[Extracted page text data]
--------------------------------
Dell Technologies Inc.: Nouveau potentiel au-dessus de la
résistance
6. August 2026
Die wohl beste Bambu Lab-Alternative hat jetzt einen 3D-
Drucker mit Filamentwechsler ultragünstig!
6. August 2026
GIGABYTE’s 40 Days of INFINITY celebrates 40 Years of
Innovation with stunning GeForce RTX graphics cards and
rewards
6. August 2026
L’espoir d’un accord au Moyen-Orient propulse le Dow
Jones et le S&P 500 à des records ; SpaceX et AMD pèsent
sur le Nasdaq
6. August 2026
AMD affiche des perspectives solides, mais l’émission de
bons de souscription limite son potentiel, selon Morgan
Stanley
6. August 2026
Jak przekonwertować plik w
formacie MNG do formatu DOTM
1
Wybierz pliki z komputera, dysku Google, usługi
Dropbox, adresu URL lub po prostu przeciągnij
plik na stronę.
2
--------------------------------
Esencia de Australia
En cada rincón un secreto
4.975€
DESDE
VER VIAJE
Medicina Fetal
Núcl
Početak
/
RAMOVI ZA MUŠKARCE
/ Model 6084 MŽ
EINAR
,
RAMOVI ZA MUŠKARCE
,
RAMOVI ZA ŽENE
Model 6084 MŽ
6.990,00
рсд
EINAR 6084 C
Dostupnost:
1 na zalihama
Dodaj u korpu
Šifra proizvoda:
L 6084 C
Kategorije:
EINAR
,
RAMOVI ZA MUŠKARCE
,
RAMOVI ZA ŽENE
--------------------------------
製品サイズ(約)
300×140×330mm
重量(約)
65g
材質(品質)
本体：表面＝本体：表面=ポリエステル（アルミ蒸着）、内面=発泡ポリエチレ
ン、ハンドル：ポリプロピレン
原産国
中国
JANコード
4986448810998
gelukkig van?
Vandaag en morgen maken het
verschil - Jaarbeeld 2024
--------------------------------
» **WHAT YOU ARE ASKED TO DO**
Return a copy of each line in the entries that contains "potentiel".

» **REPLY TO THE TASK**
Dell Technologies Inc.: Nouveau potentiel au-dessus de la
bons de souscription limite son potentiel, selon Morgan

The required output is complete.